Recently I was listening to an interview with Jeff Gundlach, the CEO and CIO of Doubleline Capital, where he was talking about the liquidity of commercial mortgage backed securities (a type of bond that is backed by mortgages on commercial buildings) and he used that phrase to describe the market in those securities.   Until you have actually been in a position that you can’t get out of at a reasonable price you would never understand how true that statement is.  Unfortunately in the last week, many high yield bond investors and managers at Third Avenue Focused Credit Fund are finding out how price and liquidity can disappear just when you need it most. (Third Avenue Blocks Redemptions From Credit Fund Amid Losses)

I love clichés.  The thing about clichés is that they wouldn’t be around and so heavily used if they weren’t true.  In this case, there is a hard lesson to learn.  One that can go without notice until you are right smack in the middle of it and wishing there was a way out.

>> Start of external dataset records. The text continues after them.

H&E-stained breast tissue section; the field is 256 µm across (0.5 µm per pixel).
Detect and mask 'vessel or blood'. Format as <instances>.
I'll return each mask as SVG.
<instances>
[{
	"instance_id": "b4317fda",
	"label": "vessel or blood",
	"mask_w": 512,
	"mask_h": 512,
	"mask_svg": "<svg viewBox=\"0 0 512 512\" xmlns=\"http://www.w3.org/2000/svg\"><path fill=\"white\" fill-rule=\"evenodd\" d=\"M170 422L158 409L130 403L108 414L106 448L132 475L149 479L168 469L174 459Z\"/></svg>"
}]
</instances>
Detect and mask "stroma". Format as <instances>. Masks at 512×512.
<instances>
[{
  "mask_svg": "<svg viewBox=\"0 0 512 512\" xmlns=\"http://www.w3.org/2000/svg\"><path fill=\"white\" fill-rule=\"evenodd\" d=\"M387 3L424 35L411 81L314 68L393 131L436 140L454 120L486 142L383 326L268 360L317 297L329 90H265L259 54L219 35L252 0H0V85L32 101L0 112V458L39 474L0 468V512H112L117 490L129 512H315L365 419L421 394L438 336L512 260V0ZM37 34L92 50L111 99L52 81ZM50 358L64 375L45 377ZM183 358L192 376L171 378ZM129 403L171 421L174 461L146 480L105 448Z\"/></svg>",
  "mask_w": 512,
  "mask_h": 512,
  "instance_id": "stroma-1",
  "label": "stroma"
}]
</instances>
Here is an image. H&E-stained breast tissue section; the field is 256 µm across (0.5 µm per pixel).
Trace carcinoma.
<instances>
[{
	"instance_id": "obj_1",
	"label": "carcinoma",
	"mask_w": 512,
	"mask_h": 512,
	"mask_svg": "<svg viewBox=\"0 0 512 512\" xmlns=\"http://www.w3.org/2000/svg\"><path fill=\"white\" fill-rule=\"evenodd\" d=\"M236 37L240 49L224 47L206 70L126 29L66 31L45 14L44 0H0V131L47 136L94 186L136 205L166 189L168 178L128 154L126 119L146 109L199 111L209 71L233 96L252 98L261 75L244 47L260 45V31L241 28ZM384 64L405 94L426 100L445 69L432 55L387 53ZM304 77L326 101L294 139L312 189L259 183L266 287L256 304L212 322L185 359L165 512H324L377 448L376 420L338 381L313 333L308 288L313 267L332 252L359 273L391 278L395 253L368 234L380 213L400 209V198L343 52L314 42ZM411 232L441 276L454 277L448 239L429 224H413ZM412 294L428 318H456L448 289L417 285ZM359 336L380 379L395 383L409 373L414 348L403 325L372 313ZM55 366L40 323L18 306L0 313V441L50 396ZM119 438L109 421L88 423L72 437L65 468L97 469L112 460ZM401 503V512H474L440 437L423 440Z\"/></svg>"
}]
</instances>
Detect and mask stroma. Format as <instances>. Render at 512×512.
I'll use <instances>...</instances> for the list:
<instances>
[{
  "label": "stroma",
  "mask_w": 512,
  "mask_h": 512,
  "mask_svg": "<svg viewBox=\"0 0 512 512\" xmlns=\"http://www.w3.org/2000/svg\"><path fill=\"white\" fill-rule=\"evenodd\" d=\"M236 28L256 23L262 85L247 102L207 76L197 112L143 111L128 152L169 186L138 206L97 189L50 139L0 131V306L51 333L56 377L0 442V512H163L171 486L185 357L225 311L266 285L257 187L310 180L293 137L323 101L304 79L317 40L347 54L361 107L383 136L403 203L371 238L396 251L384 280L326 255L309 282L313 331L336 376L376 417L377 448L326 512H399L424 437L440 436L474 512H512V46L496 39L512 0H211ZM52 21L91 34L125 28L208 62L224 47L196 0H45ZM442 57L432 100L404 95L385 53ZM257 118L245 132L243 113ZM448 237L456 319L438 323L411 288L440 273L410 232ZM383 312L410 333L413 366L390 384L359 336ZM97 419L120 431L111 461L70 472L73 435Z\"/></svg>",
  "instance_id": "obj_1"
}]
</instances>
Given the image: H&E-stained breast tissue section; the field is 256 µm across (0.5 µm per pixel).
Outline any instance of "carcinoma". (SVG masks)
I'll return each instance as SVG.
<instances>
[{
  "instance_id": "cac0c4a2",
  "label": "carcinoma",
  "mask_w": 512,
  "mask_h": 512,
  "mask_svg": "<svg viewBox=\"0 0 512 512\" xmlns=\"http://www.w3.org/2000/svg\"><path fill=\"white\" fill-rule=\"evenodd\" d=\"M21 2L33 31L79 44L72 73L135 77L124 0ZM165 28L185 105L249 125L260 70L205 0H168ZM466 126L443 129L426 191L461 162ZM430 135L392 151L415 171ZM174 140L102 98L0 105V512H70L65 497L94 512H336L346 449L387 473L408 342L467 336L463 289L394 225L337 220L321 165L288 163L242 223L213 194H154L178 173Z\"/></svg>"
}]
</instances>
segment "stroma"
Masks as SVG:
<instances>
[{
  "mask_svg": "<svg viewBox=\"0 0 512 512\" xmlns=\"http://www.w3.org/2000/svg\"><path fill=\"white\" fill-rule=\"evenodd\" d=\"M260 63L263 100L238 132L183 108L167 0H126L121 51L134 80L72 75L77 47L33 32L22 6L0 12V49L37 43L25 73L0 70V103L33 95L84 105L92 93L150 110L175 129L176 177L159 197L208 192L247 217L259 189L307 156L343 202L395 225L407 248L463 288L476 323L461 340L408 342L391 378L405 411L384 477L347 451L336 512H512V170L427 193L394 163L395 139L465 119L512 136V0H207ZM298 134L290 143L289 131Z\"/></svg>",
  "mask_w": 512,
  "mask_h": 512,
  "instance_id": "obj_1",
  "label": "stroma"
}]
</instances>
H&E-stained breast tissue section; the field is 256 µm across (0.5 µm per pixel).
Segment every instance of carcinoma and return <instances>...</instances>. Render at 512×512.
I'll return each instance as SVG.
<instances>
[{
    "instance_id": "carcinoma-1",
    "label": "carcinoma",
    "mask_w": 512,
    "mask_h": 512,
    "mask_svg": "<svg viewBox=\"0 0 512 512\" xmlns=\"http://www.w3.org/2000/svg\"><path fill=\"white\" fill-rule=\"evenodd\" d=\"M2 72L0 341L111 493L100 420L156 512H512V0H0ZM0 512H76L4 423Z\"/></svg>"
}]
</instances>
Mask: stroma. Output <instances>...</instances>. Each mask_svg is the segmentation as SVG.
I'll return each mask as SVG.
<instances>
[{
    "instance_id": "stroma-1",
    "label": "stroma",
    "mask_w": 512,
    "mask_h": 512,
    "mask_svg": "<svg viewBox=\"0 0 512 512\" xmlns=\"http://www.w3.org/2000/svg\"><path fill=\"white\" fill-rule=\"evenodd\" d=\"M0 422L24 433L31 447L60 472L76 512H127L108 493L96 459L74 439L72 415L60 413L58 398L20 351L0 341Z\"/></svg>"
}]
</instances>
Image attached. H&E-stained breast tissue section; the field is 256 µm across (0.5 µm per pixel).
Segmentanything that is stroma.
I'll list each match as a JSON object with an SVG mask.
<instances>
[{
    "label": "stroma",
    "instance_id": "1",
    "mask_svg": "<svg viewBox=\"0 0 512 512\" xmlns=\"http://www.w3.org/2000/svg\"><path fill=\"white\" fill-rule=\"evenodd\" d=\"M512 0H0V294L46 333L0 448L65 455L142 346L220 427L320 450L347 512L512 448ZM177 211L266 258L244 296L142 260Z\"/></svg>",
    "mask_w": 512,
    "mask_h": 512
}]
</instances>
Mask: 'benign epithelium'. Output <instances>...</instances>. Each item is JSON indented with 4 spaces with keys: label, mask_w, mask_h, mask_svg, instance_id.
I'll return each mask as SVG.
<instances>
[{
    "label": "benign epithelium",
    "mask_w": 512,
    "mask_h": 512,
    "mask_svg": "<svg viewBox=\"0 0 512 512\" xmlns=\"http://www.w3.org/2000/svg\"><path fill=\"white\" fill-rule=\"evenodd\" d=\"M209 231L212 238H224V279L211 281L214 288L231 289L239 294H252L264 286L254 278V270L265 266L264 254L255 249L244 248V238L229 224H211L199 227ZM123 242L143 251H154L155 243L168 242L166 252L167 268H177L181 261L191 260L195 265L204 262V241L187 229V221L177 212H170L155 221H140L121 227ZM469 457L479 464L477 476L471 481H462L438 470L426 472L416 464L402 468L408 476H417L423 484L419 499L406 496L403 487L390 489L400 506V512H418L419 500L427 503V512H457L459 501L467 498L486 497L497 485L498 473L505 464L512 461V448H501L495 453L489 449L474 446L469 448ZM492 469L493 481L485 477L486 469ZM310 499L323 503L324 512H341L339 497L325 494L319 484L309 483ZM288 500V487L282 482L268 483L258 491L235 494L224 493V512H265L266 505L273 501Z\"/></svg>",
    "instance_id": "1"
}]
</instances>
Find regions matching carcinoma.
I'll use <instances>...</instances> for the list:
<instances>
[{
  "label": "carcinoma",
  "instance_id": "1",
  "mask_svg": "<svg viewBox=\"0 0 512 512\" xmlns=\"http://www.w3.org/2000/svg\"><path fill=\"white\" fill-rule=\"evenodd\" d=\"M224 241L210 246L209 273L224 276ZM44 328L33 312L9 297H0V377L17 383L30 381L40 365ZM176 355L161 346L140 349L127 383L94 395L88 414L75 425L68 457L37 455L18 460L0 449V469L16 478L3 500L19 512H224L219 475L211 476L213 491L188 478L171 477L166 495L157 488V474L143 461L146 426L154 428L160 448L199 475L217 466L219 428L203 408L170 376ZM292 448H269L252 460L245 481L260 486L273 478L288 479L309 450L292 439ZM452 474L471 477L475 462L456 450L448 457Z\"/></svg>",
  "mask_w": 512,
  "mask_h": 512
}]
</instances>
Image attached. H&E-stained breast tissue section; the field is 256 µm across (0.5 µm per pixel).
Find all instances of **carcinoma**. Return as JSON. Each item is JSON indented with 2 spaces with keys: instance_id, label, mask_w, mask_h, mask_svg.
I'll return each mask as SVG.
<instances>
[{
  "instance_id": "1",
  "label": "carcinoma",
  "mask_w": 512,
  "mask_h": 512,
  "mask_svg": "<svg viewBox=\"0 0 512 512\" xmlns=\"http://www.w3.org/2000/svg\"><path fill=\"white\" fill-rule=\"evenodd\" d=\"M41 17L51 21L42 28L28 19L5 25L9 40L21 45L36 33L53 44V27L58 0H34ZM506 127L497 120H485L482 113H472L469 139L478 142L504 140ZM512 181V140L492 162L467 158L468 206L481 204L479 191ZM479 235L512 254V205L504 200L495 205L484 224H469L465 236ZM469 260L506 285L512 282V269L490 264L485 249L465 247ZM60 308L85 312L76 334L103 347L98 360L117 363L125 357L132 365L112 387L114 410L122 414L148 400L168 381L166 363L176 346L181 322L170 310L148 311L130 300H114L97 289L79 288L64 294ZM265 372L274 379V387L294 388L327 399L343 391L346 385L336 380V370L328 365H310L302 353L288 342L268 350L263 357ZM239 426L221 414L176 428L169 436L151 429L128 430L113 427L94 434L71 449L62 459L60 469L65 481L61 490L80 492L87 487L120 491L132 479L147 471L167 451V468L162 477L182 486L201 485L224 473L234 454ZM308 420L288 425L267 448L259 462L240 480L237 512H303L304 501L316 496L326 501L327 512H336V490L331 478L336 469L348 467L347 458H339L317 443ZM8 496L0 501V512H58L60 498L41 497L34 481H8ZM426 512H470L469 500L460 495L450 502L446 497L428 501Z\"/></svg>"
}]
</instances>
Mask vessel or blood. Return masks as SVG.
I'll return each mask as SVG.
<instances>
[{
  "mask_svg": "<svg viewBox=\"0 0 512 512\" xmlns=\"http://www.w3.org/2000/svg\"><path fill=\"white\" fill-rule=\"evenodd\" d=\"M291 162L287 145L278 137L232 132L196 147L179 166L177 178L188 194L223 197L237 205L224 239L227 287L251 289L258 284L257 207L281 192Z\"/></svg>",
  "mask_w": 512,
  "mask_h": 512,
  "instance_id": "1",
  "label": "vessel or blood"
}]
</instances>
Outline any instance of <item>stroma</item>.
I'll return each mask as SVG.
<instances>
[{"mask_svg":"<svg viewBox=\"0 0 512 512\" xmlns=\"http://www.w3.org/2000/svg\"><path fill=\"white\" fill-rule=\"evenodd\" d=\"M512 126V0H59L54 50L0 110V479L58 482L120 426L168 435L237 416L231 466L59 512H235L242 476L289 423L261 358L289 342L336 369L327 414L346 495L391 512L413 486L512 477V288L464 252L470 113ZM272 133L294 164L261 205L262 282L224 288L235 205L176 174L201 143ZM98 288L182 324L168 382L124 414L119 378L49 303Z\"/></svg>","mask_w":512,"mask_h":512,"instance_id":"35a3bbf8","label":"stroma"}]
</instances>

You see in the last 15 years the market has become dominated by computerized trading, and although it has cut the cost of trading for the individual investor, the rise of the computerized trading has had a detrimental effect on the amount of liquidity that exists in the market.

The bond market is the biggest market in the world.  At one time the bond traders on the desks at major investment banks were referred to as the “Masters of the Universe” and James Carville once quipped that if there were reincarnation he would like to come back to life as the bond market, because it carried so much sway over the world economy and government policy.  But as big a market as it is, the changes in the market structure have reduced the liquidity, and when trying to exit positions that are not widely held in the first place , that lack of liquidity leads to disastrous outcomes.

In Third Avenue’s Focus Credit Fund, the lack of buyers for their portfolio of thinly traded high yield bonds led them to halt redemptions and put the remaining securities into a liquidating trust so that they can have a more orderly sales process.  Not the type of liquidity that mutual fund investors were expecting when they invested.